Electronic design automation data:
+ + +

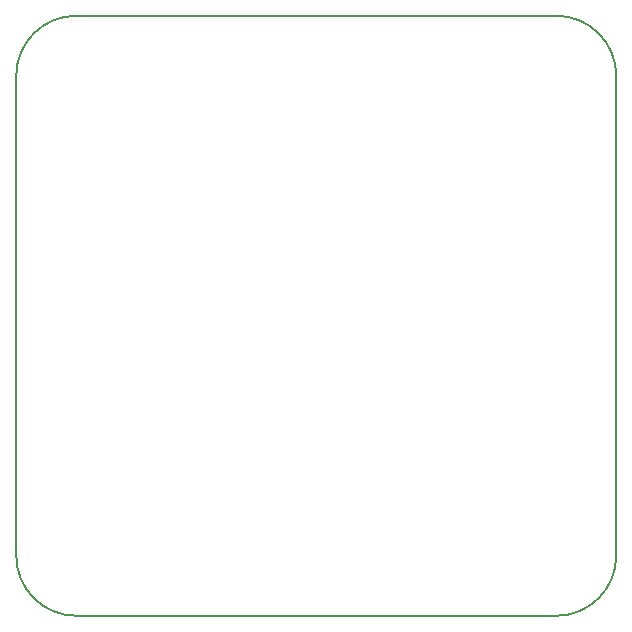
<source format=gbr>
G04 #@! TF.GenerationSoftware,KiCad,Pcbnew,5.0.2-bee76a0~70~ubuntu18.04.1*
G04 #@! TF.CreationDate,2019-02-26T17:57:15-05:00*
G04 #@! TF.ProjectId,New Buck Converter,4e657720-4275-4636-9b20-436f6e766572,rev?*
G04 #@! TF.SameCoordinates,Original*
G04 #@! TF.FileFunction,Profile,NP*
%FSLAX46Y46*%
G04 Gerber Fmt 4.6, Leading zero omitted, Abs format (unit mm)*
G04 Created by KiCad (PCBNEW 5.0.2-bee76a0~70~ubuntu18.04.1) date Tue 26 Feb 2019 05:57:15 PM EST*
%MOMM*%
%LPD*%
G01*
G04 APERTURE LIST*
%ADD10C,0.200000*%
G04 APERTURE END LIST*
D10*
X148328380Y-78933040D02*
X107688380Y-78933040D01*
X107688380Y-129733040D02*
G75*
G02X102608380Y-124653040I0J5080000D01*
G01*
X102608380Y-84013040D02*
G75*
G02X107688380Y-78933040I5080000J0D01*
G01*
X107688380Y-129733040D02*
X148328380Y-129733040D01*
X153408380Y-124653040D02*
G75*
G02X148328380Y-129733040I-5080000J0D01*
G01*
X148328380Y-78933040D02*
G75*
G02X153408380Y-84013040I0J-5080000D01*
G01*
X153408380Y-124653040D02*
X153408380Y-84013040D01*
X102608380Y-84013040D02*
X102608380Y-124653040D01*
M02*

</source>
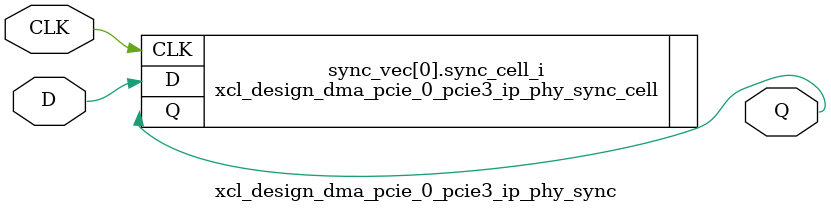
<source format=v>





`timescale 1ps / 1ps



//-------------------------------------------------------------------------------------------------
//  PHY Synchronizer Module
//-------------------------------------------------------------------------------------------------
module xcl_design_dma_pcie_0_pcie3_ip_phy_sync #
(
    parameter integer WIDTH = 1, 
    parameter integer STAGE = 2
)
(
    //-------------------------------------------------------------------------- 
    //  Input Ports
    //-------------------------------------------------------------------------- 
    input                               CLK,
    input       [WIDTH-1:0]             D,
    
    //-------------------------------------------------------------------------- 
    //  Output Ports
    //-------------------------------------------------------------------------- 
    output      [WIDTH-1:0]             Q
);                                                        



//--------------------------------------------------------------------------------------------------
//  Generate Synchronizer - Begin
//--------------------------------------------------------------------------------------------------
genvar i;

generate for (i=0; i<WIDTH; i=i+1) 

    begin : sync_vec

    //----------------------------------------------------------------------
    //  Synchronizer
    //----------------------------------------------------------------------
xcl_design_dma_pcie_0_pcie3_ip_phy_sync_cell #
    (
        .STAGE                            (STAGE)
    )    
    sync_cell_i
    (
        //------------------------------------------------------------------
        //  Input Ports
        //------------------------------------------------------------------
        .CLK                              (CLK),
        .D                                (D[i]),

        //------------------------------------------------------------------
        //  Output Ports
        //------------------------------------------------------------------
        .Q                                (Q[i])
    );
 
    end   
      
endgenerate 
//--------------------------------------------------------------------------------------------------
//  Generate - End
//--------------------------------------------------------------------------------------------------



endmodule





</source>
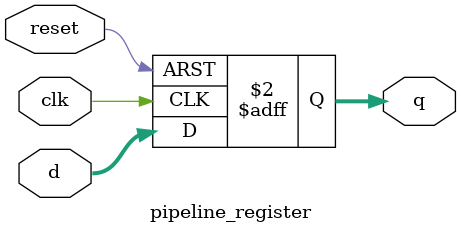
<source format=v>


module pipeline_register
#(
    parameter WIDTH = 32 // Default register width is 32
)
(
    input wire clk,            // Clock signal
    input wire reset,          // Reset signal
    input wire [WIDTH-1:0] d,  // Input data
    output reg [WIDTH-1:0] q   // Output data
);

    always @(posedge clk or posedge reset) begin
        if (reset) begin
            q <= 0;
        end else begin
            q <= d;
        end
    end

endmodule

</source>
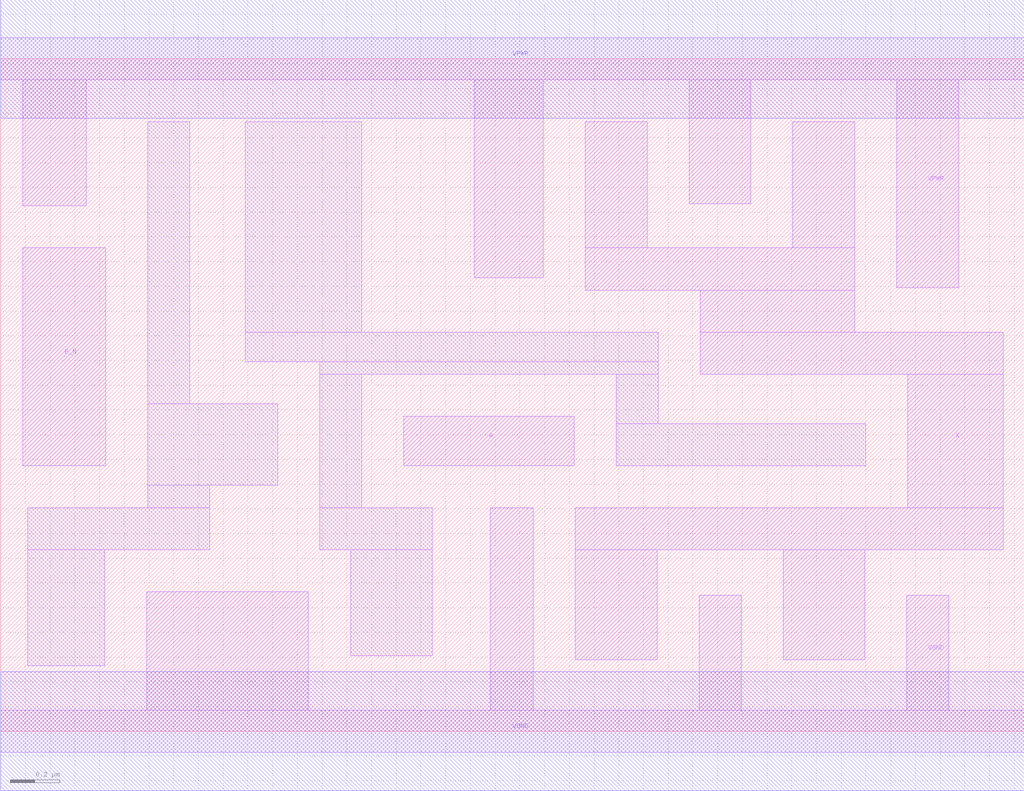
<source format=lef>
# Copyright 2020 The SkyWater PDK Authors
#
# Licensed under the Apache License, Version 2.0 (the "License");
# you may not use this file except in compliance with the License.
# You may obtain a copy of the License at
#
#     https://www.apache.org/licenses/LICENSE-2.0
#
# Unless required by applicable law or agreed to in writing, software
# distributed under the License is distributed on an "AS IS" BASIS,
# WITHOUT WARRANTIES OR CONDITIONS OF ANY KIND, either express or implied.
# See the License for the specific language governing permissions and
# limitations under the License.
#
# SPDX-License-Identifier: Apache-2.0

VERSION 5.5 ;
NAMESCASESENSITIVE ON ;
BUSBITCHARS "[]" ;
DIVIDERCHAR "/" ;
MACRO sky130_fd_sc_hd__or2b_4
  CLASS CORE ;
  SOURCE USER ;
  ORIGIN  0.000000  0.000000 ;
  SIZE  4.140000 BY  2.720000 ;
  SYMMETRY X Y R90 ;
  SITE unithd ;
  PIN A
    ANTENNAGATEAREA  0.247500 ;
    DIRECTION INPUT ;
    USE SIGNAL ;
    PORT
      LAYER li1 ;
        RECT 1.630000 1.075000 2.320000 1.275000 ;
    END
  END A
  PIN B_N
    ANTENNAGATEAREA  0.126000 ;
    DIRECTION INPUT ;
    USE SIGNAL ;
    PORT
      LAYER li1 ;
        RECT 0.090000 1.075000 0.425000 1.955000 ;
    END
  END B_N
  PIN X
    ANTENNADIFFAREA  0.891000 ;
    DIRECTION OUTPUT ;
    USE SIGNAL ;
    PORT
      LAYER li1 ;
        RECT 2.325000 0.290000 2.655000 0.735000 ;
        RECT 2.325000 0.735000 4.055000 0.905000 ;
        RECT 2.365000 1.785000 3.455000 1.955000 ;
        RECT 2.365000 1.955000 2.615000 2.465000 ;
        RECT 2.830000 1.445000 4.055000 1.615000 ;
        RECT 2.830000 1.615000 3.455000 1.785000 ;
        RECT 3.165000 0.290000 3.495000 0.735000 ;
        RECT 3.205000 1.955000 3.455000 2.465000 ;
        RECT 3.670000 0.905000 4.055000 1.445000 ;
    END
  END X
  PIN VGND
    DIRECTION INOUT ;
    SHAPE ABUTMENT ;
    USE GROUND ;
    PORT
      LAYER li1 ;
        RECT 0.000000 -0.085000 4.140000 0.085000 ;
        RECT 0.590000  0.085000 1.245000 0.565000 ;
        RECT 1.980000  0.085000 2.155000 0.905000 ;
        RECT 2.825000  0.085000 2.995000 0.550000 ;
        RECT 3.665000  0.085000 3.835000 0.550000 ;
    END
    PORT
      LAYER met1 ;
        RECT 0.000000 -0.240000 4.140000 0.240000 ;
    END
  END VGND
  PIN VNB
    DIRECTION INOUT ;
    USE GROUND ;
    PORT
    END
  END VNB
  PIN VPB
    DIRECTION INOUT ;
    USE POWER ;
    PORT
    END
  END VPB
  PIN VPWR
    DIRECTION INOUT ;
    SHAPE ABUTMENT ;
    USE POWER ;
    PORT
      LAYER li1 ;
        RECT 0.000000 2.635000 4.140000 2.805000 ;
        RECT 0.090000 2.125000 0.345000 2.635000 ;
        RECT 1.915000 1.835000 2.195000 2.635000 ;
        RECT 2.785000 2.135000 3.035000 2.635000 ;
        RECT 3.625000 1.795000 3.875000 2.635000 ;
    END
    PORT
      LAYER met1 ;
        RECT 0.000000 2.480000 4.140000 2.960000 ;
    END
  END VPWR
  OBS
    LAYER li1 ;
      RECT 0.110000 0.265000 0.420000 0.735000 ;
      RECT 0.110000 0.735000 0.845000 0.905000 ;
      RECT 0.595000 0.905000 0.845000 0.995000 ;
      RECT 0.595000 0.995000 1.120000 1.325000 ;
      RECT 0.595000 1.325000 0.765000 2.465000 ;
      RECT 0.990000 1.495000 2.660000 1.615000 ;
      RECT 0.990000 1.615000 1.460000 2.465000 ;
      RECT 1.290000 0.735000 1.745000 0.905000 ;
      RECT 1.290000 0.905000 1.460000 1.445000 ;
      RECT 1.290000 1.445000 2.660000 1.495000 ;
      RECT 1.415000 0.305000 1.745000 0.735000 ;
      RECT 2.490000 1.075000 3.500000 1.245000 ;
      RECT 2.490000 1.245000 2.660000 1.445000 ;
  END
END sky130_fd_sc_hd__or2b_4
END LIBRARY

</source>
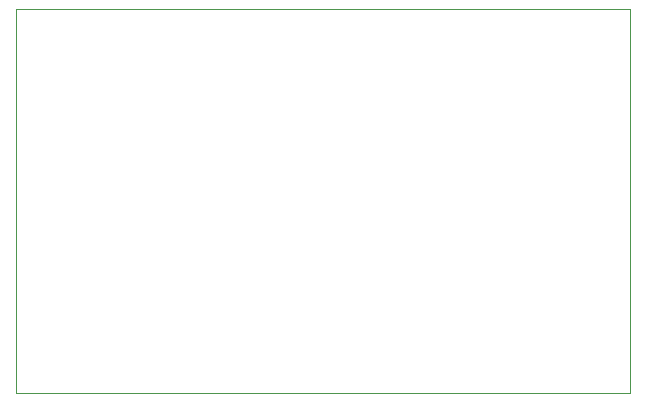
<source format=gbr>
%TF.GenerationSoftware,KiCad,Pcbnew,8.0.9-1.fc41*%
%TF.CreationDate,2025-03-17T15:20:04+02:00*%
%TF.ProjectId,electronics-application-project,656c6563-7472-46f6-9e69-63732d617070,rev?*%
%TF.SameCoordinates,Original*%
%TF.FileFunction,Profile,NP*%
%FSLAX46Y46*%
G04 Gerber Fmt 4.6, Leading zero omitted, Abs format (unit mm)*
G04 Created by KiCad (PCBNEW 8.0.9-1.fc41) date 2025-03-17 15:20:04*
%MOMM*%
%LPD*%
G01*
G04 APERTURE LIST*
%TA.AperFunction,Profile*%
%ADD10C,0.050000*%
%TD*%
G04 APERTURE END LIST*
D10*
X109500000Y-71000000D02*
X161500000Y-71000000D01*
X161500000Y-103500000D01*
X109500000Y-103500000D01*
X109500000Y-71000000D01*
M02*

</source>
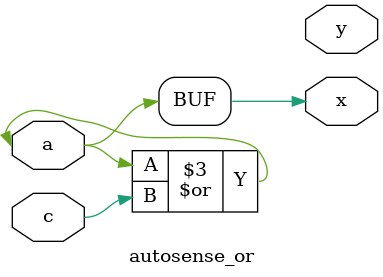
<source format=v>
module autosense_or(/*AUTOARG*/
                    // Outputs
                    x, y,
                    // Inputs
                    a, c
                    );
   
   input  a;
   input  c;
   output x;
   output y;
   
   always @(a/*AUTOSENSE*/) begin
      x  = a;
   end
   always @(a/*AUTOSENSE*/ or c) begin
      x  = a | c;
   end
   //   always @(a or/*AUTOSENSE*/c) begin
   //      x = a | c;
   //   end
   
endmodule


</source>
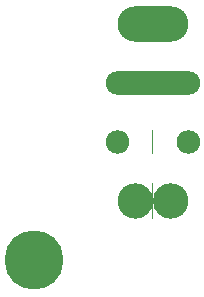
<source format=gtl>
%MOMM*%
%FSLAX46Y46*%
%IPPOS*%

%AMMACLO*
0 landscape_obround*
$4=($2)-($1)*
$5=($2)/(2)*
$6=($1)/(2)*
$7=($5)-($6)*
$8=($6)-($5)*
0 Center Line, Exposure, Width, Height, Center X, Center Y, Rotation*
21,1,$4,$2,0,0,0*
0 Circle, Exposure, Diameter, Center X, Center Y, Rotation*
1,1,$2,$7,0,0*
0 Circle, Exposure, Diameter, Center X, Center Y, Rotation*
1,1,$2,$8,0,0*
0 Circle, Exposure, Diameter, Center X, Center Y, Rotation*
1,0,$3,0,0,0*
%

%ADD10MACLO,8X2*%
%ADD11MACLO,6X3*%

%ADD90O,8X2*%
%ADD91O,6X3*%

%ADD12C,5X0*%

D10*
X00000000Y0000000D03*
D11*
X0000000Y-5000000D03*

D90*
X0000000Y5000000D03*
D91*
X0000000Y10000000D03*

D12*
X-10000000Y-10000000D03*

M02*

</source>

+ + +

Reproduce the records word for word, please, from their first line up to and including the line that contains "PHY Synchronizer Module", but no pictures.

» **Finished exercise**:
<source format=gbr>
G04 #@! TF.GenerationSoftware,KiCad,Pcbnew,5.0.2-bee76a0~70~ubuntu18.04.1*
G04 #@! TF.CreationDate,2019-02-26T17:57:15-05:00*
G04 #@! TF.ProjectId,New Buck Converter,4e657720-4275-4636-9b20-436f6e766572,rev?*
G04 #@! TF.SameCoordinates,Original*
G04 #@! TF.FileFunction,Profile,NP*
%FSLAX46Y46*%
G04 Gerber Fmt 4.6, Leading zero omitted, Abs format (unit mm)*
G04 Created by KiCad (PCBNEW 5.0.2-bee76a0~70~ubuntu18.04.1) date Tue 26 Feb 2019 05:57:15 PM EST*
%MOMM*%
%LPD*%
G01*
G04 APERTURE LIST*
%ADD10C,0.200000*%
G04 APERTURE END LIST*
D10*
X148328380Y-78933040D02*
X107688380Y-78933040D01*
X107688380Y-129733040D02*
G75*
G02X102608380Y-124653040I0J5080000D01*
G01*
X102608380Y-84013040D02*
G75*
G02X107688380Y-78933040I5080000J0D01*
G01*
X107688380Y-129733040D02*
X148328380Y-129733040D01*
X153408380Y-124653040D02*
G75*
G02X148328380Y-129733040I-5080000J0D01*
G01*
X148328380Y-78933040D02*
G75*
G02X153408380Y-84013040I0J-5080000D01*
G01*
X153408380Y-124653040D02*
X153408380Y-84013040D01*
X102608380Y-84013040D02*
X102608380Y-124653040D01*
M02*

</source>
<source format=v>





`timescale 1ps / 1ps



//-------------------------------------------------------------------------------------------------
//  PHY Synchronizer Module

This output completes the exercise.